_Exercise 1_.
Repeat everything in the Terraform runner passage from "Notice that in" down to "register the runner).", word for word.
_Exercise 2_.
Write the next part of the Terraform runner passage, picking up right after its final line.

_Document segment_.
Notice that in addition to the SSH key to connect to the self-hosted runner host (in this case only to debug if needed), there are two more variables: the GitHub runner version and the repository name that the self runner will be configured (needed to retrieve the runner token to connect to GitHub and register the runner).

# main.tf
locals {
  region                 = "mia" # Miami
  label                  = "self-hosted"
  github_actions_version = split("v", var.github_actions_version)[1]
  repo_name              = split("/", var.repo_name)[1]
}

############################
###### Networking
############################
resource "vultr_vpc" "this" {
  region         = local.region
  v4_subnet      = "10.0.0.0"
  v4_subnet_mask = 24
}

resource "vultr_firewall_group" "runner" {
  description = "Github self-runner Firewall"
}

resource "vultr_firewall_rule" "runner" {
  firewall_group_id = vultr_firewall_group.runner.id
  protocol          = "tcp"
  ip_type           = "v4"
  subnet            = "0.0.0.0"
  subnet_size       = 0
  port              = "22"
  notes             = "Allow all SSH from anywhere"
}

############################
###### Virual Machine
############################
resource "vultr_ssh_key" "runner" {
  name    = "runner"
  ssh_key = var.public_ssh_key
}

resource "vultr_instance" "runner" {
  region              = local.region
  vpc_ids             = [vultr_vpc.this.id]
  plan                = "vc2-1c-1gb"
  os_id               = data.vultr_os.ubuntu.id
  backups             = "disabled"

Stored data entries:

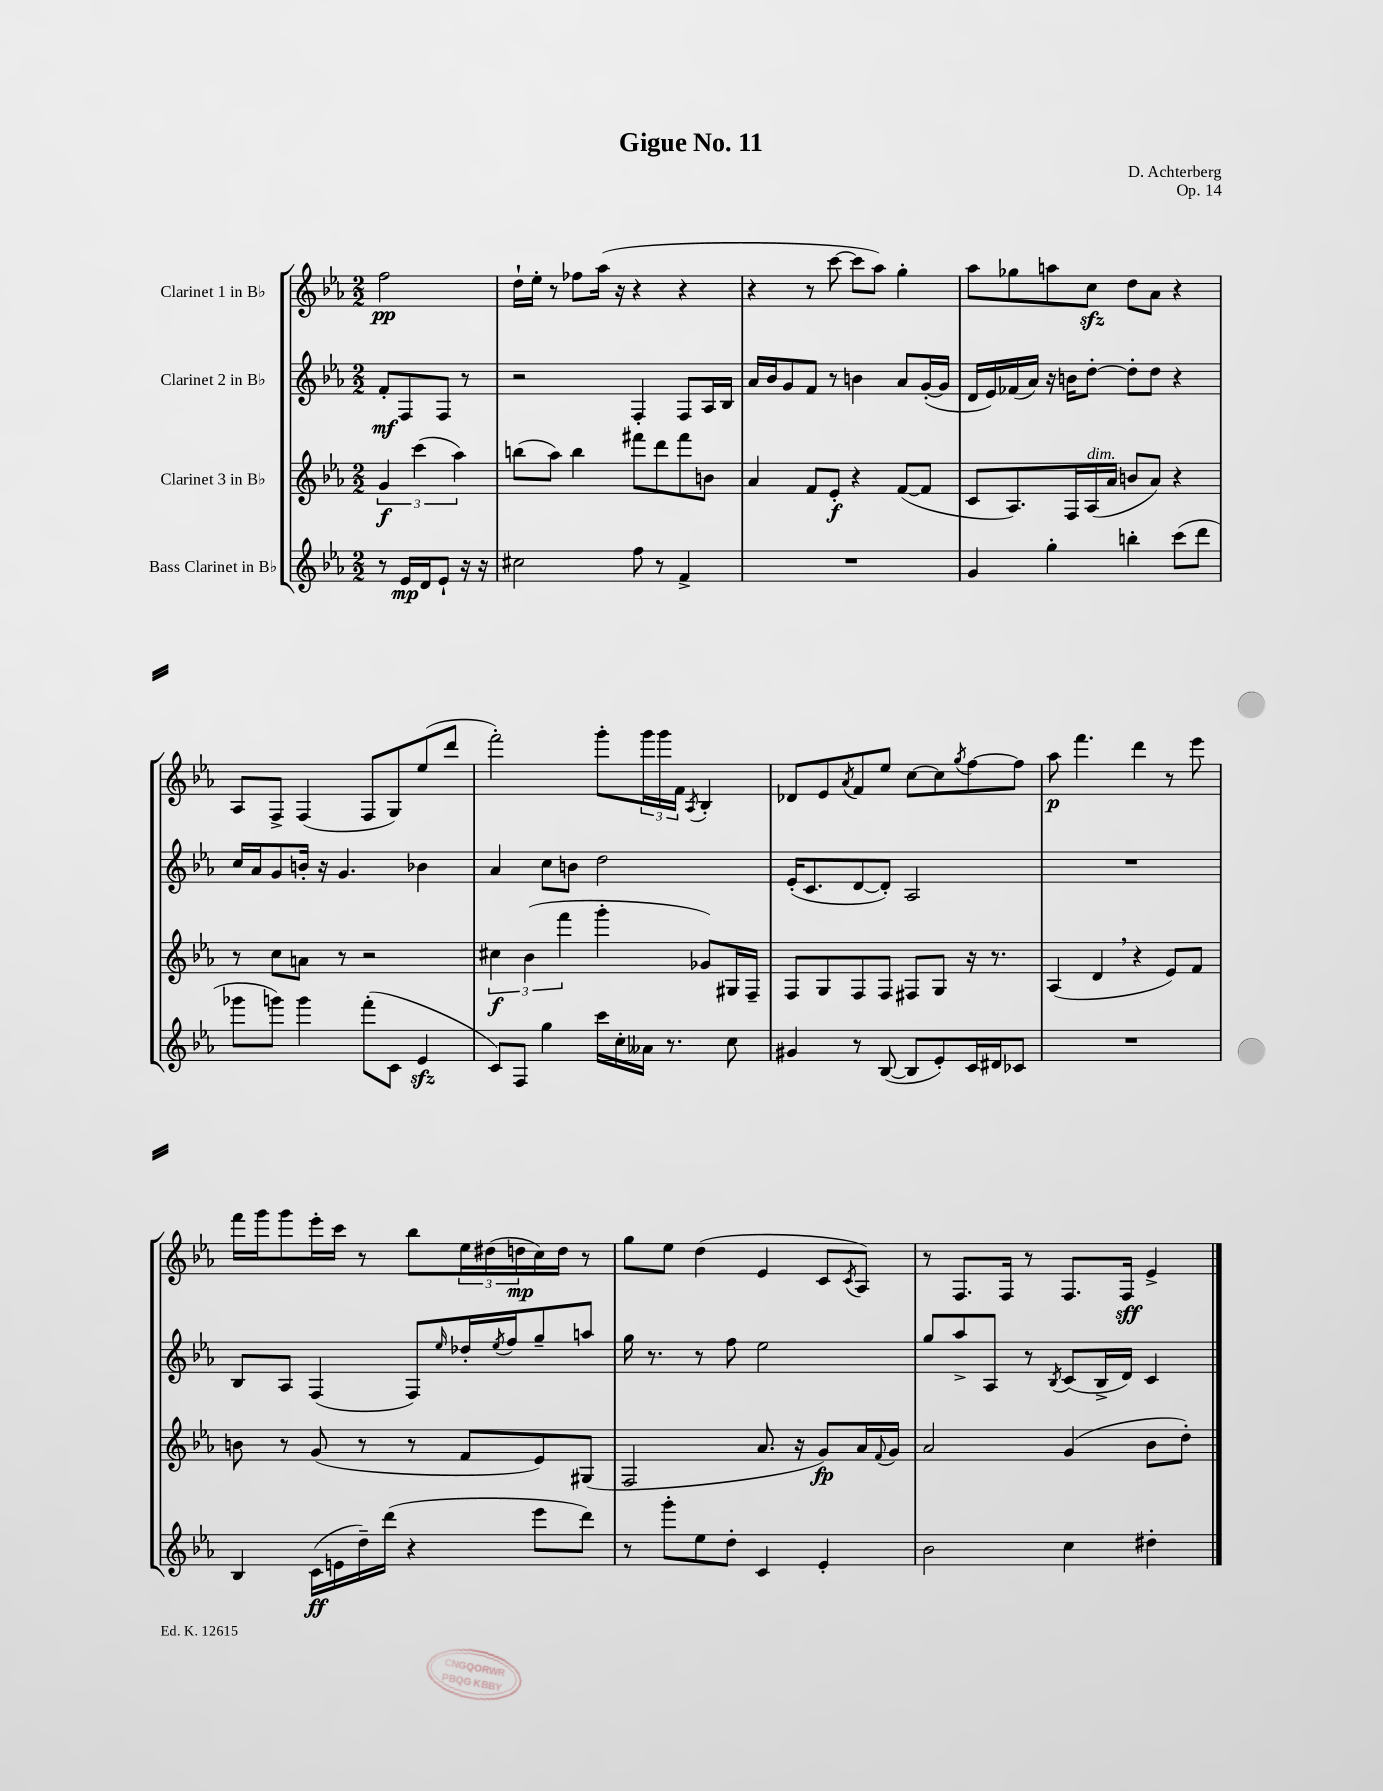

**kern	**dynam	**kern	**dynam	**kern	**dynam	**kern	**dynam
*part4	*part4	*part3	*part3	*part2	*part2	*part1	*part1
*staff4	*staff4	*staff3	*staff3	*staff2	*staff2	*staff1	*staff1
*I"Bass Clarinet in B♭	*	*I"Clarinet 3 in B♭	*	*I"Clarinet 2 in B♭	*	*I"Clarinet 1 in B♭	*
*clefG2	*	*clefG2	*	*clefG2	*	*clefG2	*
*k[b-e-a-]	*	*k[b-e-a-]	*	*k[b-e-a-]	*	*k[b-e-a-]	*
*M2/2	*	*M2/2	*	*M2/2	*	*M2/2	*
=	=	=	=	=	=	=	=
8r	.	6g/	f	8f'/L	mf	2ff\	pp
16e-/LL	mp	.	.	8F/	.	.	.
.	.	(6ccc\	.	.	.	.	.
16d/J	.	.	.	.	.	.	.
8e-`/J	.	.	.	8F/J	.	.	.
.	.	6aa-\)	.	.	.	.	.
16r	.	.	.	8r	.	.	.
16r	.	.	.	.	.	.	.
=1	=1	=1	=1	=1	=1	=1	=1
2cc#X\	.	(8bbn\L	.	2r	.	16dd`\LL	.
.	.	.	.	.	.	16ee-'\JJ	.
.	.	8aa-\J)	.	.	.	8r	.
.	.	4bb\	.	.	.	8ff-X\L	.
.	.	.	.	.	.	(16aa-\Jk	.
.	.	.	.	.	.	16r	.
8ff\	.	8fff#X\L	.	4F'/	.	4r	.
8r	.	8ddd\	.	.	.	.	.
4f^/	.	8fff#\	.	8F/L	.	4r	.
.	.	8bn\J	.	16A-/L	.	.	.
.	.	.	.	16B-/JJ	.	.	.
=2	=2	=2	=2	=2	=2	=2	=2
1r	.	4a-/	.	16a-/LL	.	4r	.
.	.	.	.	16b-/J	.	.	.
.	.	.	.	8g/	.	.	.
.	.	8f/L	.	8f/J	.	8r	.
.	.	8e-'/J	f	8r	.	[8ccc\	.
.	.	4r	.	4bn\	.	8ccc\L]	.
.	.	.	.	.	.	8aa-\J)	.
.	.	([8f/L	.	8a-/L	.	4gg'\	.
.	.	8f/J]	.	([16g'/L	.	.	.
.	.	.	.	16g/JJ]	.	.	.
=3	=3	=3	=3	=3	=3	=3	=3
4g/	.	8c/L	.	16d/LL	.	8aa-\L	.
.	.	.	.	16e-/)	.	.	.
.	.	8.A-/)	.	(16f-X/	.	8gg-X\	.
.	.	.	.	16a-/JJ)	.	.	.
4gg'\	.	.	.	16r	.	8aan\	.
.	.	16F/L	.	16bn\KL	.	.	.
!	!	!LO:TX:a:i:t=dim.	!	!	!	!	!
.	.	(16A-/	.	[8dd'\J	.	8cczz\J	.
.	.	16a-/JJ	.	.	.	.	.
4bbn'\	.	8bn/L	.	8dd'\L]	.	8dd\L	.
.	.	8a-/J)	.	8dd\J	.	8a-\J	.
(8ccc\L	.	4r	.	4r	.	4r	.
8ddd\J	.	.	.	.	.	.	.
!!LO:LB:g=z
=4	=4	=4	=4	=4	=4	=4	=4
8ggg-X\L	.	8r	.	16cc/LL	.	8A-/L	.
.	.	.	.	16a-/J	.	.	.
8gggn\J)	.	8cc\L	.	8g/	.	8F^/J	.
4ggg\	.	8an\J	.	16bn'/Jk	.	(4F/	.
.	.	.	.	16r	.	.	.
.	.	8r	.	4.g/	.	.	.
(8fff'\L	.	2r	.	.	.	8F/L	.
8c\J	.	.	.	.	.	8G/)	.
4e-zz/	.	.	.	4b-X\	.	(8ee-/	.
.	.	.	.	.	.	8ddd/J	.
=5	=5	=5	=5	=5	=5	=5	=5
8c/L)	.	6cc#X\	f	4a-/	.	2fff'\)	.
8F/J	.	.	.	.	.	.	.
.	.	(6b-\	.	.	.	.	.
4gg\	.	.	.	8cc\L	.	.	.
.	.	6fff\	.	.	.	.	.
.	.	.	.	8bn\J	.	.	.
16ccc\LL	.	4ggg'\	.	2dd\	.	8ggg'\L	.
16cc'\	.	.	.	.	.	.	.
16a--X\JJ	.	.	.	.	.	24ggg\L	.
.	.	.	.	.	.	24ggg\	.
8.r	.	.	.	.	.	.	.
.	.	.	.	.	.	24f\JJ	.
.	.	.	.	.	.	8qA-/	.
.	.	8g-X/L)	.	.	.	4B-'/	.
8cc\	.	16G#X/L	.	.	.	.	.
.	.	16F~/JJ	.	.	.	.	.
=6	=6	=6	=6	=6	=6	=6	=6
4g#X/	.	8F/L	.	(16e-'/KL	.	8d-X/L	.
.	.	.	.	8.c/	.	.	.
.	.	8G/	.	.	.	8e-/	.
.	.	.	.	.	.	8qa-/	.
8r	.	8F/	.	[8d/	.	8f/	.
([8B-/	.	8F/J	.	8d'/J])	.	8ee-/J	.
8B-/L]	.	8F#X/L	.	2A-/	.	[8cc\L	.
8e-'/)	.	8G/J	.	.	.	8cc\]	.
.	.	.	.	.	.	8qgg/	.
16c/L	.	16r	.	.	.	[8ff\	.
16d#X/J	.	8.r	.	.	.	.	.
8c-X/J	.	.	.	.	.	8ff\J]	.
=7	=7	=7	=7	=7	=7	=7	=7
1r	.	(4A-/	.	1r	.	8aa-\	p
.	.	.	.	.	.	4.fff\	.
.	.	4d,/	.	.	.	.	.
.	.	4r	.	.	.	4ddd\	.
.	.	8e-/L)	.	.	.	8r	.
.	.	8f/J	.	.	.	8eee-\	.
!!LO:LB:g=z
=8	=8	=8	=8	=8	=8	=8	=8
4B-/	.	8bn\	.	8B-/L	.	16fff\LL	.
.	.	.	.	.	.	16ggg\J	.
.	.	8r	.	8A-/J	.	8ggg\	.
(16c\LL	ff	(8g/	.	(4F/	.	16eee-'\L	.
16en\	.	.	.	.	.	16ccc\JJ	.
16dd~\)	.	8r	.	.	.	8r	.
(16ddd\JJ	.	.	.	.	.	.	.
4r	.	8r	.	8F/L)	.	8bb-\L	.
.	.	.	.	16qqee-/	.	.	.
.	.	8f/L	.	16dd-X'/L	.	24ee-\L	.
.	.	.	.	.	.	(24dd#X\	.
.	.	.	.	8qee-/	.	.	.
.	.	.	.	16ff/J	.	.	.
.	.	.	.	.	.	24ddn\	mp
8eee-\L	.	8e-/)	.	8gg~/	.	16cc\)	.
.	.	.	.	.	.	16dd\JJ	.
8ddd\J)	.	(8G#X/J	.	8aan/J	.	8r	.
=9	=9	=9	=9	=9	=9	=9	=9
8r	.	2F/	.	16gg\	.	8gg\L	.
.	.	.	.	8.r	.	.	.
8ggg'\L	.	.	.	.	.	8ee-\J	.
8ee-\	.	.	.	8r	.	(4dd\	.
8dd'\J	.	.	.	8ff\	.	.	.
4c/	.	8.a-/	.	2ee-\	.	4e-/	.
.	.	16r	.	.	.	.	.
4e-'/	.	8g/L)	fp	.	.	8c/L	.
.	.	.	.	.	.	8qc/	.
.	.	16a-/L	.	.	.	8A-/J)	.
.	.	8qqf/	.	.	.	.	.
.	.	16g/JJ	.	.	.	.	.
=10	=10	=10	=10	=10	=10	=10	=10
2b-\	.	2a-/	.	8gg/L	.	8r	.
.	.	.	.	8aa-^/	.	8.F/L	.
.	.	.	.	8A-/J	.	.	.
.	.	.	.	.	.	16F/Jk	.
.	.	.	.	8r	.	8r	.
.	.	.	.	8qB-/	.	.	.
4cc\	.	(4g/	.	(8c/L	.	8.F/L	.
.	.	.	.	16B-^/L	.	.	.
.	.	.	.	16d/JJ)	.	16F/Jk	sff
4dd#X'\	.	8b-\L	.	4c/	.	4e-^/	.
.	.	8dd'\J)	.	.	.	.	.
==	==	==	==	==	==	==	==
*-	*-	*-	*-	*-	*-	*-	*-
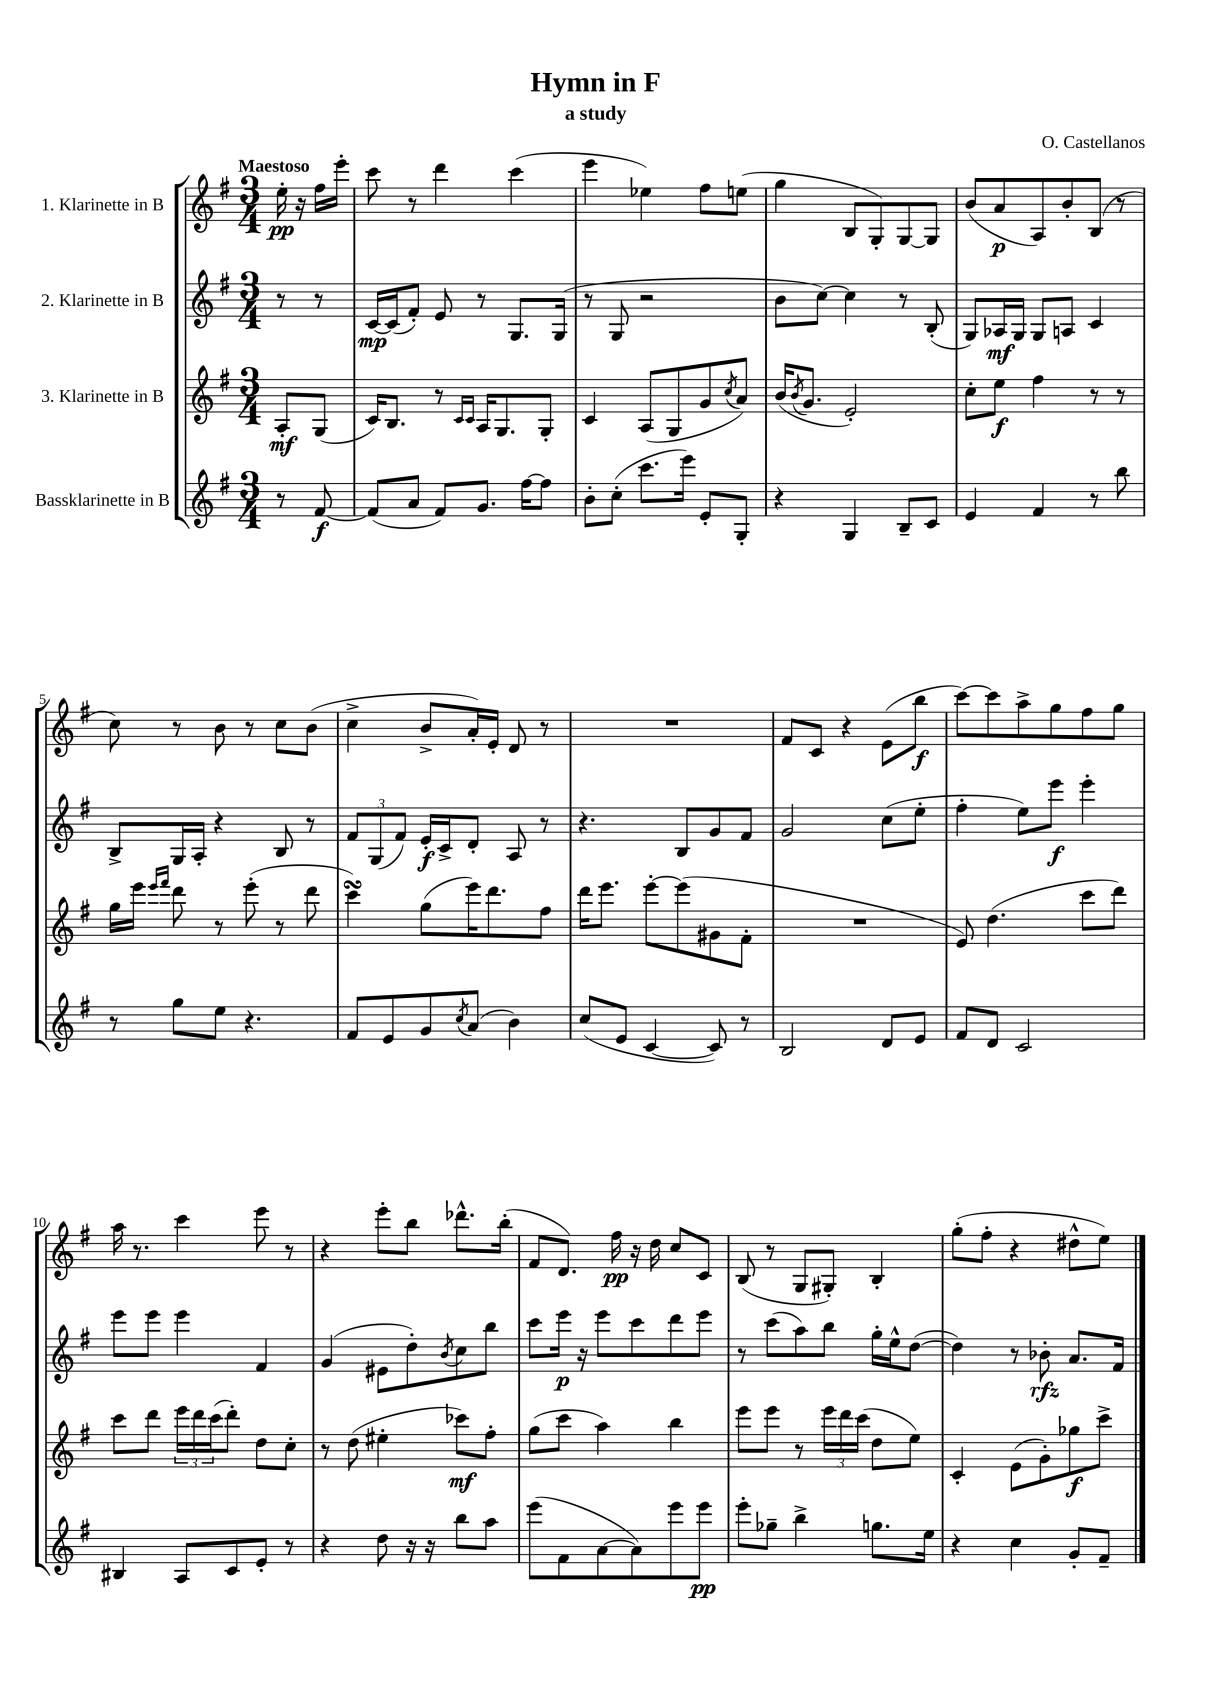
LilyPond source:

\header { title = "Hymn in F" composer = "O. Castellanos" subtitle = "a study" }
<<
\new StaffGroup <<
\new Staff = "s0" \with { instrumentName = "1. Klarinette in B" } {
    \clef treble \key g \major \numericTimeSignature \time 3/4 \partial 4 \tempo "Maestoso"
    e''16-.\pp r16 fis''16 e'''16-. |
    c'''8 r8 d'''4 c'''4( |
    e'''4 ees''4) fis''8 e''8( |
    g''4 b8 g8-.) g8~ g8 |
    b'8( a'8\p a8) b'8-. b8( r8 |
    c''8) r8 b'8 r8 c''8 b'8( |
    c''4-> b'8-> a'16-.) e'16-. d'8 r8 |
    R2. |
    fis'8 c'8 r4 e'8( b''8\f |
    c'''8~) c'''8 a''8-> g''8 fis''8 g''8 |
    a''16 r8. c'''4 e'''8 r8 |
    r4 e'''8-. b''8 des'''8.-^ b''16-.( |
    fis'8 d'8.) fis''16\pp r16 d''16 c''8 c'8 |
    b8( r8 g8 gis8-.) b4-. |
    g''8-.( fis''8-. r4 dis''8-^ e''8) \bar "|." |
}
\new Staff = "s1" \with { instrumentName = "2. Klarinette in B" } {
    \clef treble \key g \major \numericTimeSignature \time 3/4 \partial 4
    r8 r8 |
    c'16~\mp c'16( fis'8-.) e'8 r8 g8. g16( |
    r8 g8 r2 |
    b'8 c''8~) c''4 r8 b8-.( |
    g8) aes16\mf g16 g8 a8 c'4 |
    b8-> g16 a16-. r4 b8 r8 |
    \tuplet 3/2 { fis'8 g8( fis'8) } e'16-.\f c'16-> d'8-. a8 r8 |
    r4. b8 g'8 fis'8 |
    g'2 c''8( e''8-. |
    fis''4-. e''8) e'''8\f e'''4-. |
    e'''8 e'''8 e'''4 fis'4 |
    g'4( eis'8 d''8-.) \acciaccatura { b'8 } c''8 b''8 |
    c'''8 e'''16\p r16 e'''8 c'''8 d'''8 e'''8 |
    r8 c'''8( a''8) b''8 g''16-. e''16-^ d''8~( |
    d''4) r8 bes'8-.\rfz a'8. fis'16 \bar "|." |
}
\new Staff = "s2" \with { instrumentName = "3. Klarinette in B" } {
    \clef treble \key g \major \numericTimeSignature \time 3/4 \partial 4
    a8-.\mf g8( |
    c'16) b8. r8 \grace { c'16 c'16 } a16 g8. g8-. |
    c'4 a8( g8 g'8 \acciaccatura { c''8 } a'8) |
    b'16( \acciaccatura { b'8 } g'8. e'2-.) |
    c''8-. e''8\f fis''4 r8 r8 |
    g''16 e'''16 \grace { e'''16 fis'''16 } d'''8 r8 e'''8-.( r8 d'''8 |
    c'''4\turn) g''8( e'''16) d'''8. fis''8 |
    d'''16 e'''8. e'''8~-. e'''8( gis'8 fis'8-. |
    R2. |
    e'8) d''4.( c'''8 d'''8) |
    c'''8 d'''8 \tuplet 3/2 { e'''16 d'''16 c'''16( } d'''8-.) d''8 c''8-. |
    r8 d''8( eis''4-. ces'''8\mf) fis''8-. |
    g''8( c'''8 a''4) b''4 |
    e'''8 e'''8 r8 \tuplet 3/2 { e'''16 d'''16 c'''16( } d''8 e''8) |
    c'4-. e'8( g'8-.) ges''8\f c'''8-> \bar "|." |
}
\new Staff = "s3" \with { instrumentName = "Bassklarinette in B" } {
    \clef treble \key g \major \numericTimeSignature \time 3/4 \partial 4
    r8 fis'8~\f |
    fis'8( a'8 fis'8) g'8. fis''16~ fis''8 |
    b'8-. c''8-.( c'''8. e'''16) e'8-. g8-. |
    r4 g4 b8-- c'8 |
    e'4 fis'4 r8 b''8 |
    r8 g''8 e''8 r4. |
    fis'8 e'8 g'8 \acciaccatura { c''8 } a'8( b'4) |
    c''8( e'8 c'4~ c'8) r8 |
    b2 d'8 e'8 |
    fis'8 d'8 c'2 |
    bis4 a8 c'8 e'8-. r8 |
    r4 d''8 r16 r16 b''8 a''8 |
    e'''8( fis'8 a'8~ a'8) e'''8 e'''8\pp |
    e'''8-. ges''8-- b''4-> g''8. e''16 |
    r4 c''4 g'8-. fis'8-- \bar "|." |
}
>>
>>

_Task output 1_.
Notice that in addition to the SSH key to connect to the self-hosted runner host (in this case only to debug if needed), there are two more variables: the GitHub runner version and the repository name that the self runner will be configured (needed to retrieve the runner token to connect to GitHub and register the runner).

_Task output 2_.
  label               = local.label
  firewall_group_id   = vultr_firewall_group.runner.id
  ssh_key_ids         = [vultr_ssh_key.runner.id]
  enable_ipv6         = true
  disable_public_ipv4 = false
  ddos_protection     = false
  activation_email    = false
  user_data           = <<EOF
#!/bin/bash
echo "ubuntu ALL=(ALL) NOPASSWD: ALL" >> /etc/sudoers
cd /home/ubuntu && mkdir actions-runner && cd actions-runner
curl -o actions-runner-linux.tar.gz -L https://github.com/actions/runner/releases/download/${var.github_actions_version}/actions-runner-linux-x64-${local.github_actions_version}.tar.gz
tar xzf ./actions-runner-linux.tar.gz
sudo chown -R ubuntu /home/ubuntu/actions-runner
sudo -u ubuntu ./config.sh --name vultr --replace --url https://github.com/${var.repo_name} --token ${sensitive(data.github_actions_registration_token.this.token)}
sudo -u ubuntu ./run.sh
  EOF

  lifecycle {
    ignore_changes = [
      user_data
     ]
  }
}

############################
###### Database
############################
resource "vultr_database" "this" {
  region                  = local.region
  vpc_id                  = vultr_vpc.this.id
  plan                    = "vultr-dbaas-hobbyist-cc-1-25-1"
  database_engine         = "pg"
  database_engine_version = "15"
  label                   = local.label
  trusted_ips = [
    "${vultr_instance.runner.internal_ip}/32",
  ]
}

resource "postgresql_database" "this" {
  name = "demodb"
}

# versions.tf
terraform {
  required_providers {
    vultr = {
      source  = "vultr/vultr"
      version = "2.21.0"
    }
    github = {
      source  = "integrations/github"
      version = "6.2.3"
    }
    postgresql = {
      source  = "cyrilgdn/postgresql"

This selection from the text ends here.